Sometime early Sunday, someone honored their sacrifice with spray paint, all over the structure and on the ground. 

Andy Greenwood came upon the damage on his first visit to Veteran's Memorial Park. 

"What kind of person would do this, I really don't know," Greenwood said. "That's not a sign of respect, and that's what this place is about." 

Irving's memorial was dedicated a year ago this week as a way to commemorate the city's sons and daughters who paid the ultimate price. 

Veterans and supporters sold brick after brick to help get this built; one of those was former Marine Bob Moffatt who served in the Pacific in World War II. 

"(I) went all the way up through the Marshall Islands, Guadalcanal and then on into Japan," Moffatt said. 






 DMN 
The vandals spray-painted across the face of the memorial. 

Nurturing the memorial has been Moffatt's passion.

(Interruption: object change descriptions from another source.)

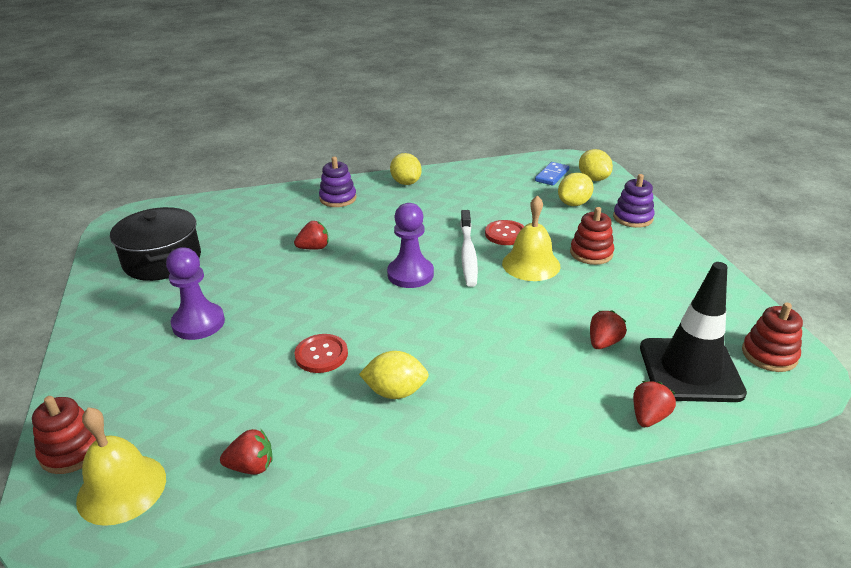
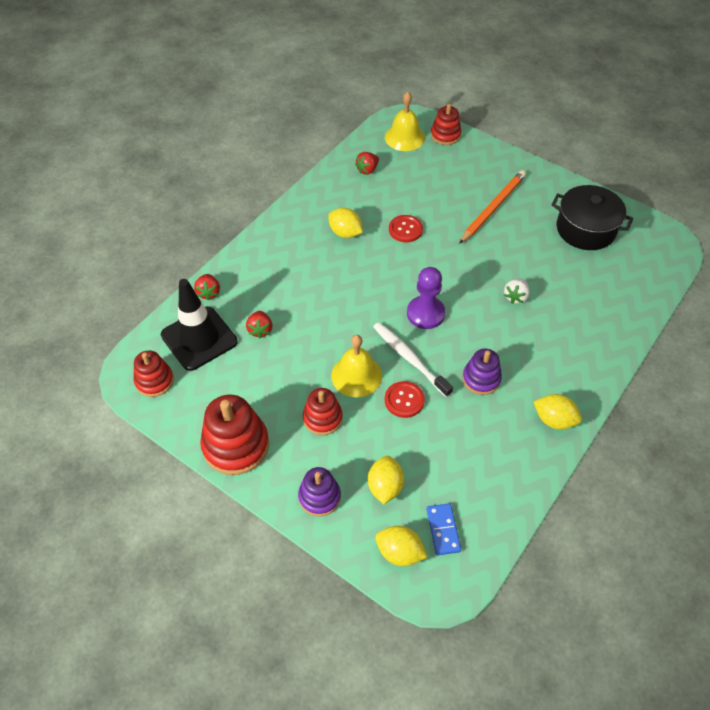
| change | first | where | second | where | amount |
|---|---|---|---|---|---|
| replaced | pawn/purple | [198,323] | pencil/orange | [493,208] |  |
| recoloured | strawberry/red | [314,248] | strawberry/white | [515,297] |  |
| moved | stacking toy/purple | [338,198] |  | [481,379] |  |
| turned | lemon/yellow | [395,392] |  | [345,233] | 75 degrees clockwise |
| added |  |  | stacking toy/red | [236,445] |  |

The desecration is hard to take, but not a surprise. People have been stealing letters from the memorial's sign too. 

"The V's gone a lot," Moffatt said. 

He fears the vandalism is a sign of something deeper: diminishing respect for veterans. 

"I can't understand it," he said. 

But others say no, declaring that this nation is still grateful, and a scrawl of grafitti cannot mask or devalue the real price so many have been willing to pay.


----------



## IcyMist (May 30, 2005)

I hope they catch the person who did that.  I think just punishment would be to be made to clean grafitti off of walls, etc. and made to visit and listen to some of the horror stories of the veterans in the VA hospitals.


----------



## texasgirl (May 30, 2005)

IcyMist said:
			
		

> I hope they catch the person who did that. I think just punishment would be to be made to clean grafitti off of walls, etc. and made to visit and listen to some of the horror stories of the veterans in the VA hospitals.


 
That would be fitting, I guess, but, I don't think they deserve the honor of meeting any of ours servicemen and woman.

It will probably turn out to be someone that lost a loved one in the fight against terror and are still in pain. No excuse, but, I want to believe that it wasn't malicious, just pain that made them do it.


----------



## middie (May 30, 2005)

absolutely heart-braking. i hope they're caught. i don't see this as a funny joke at all.


----------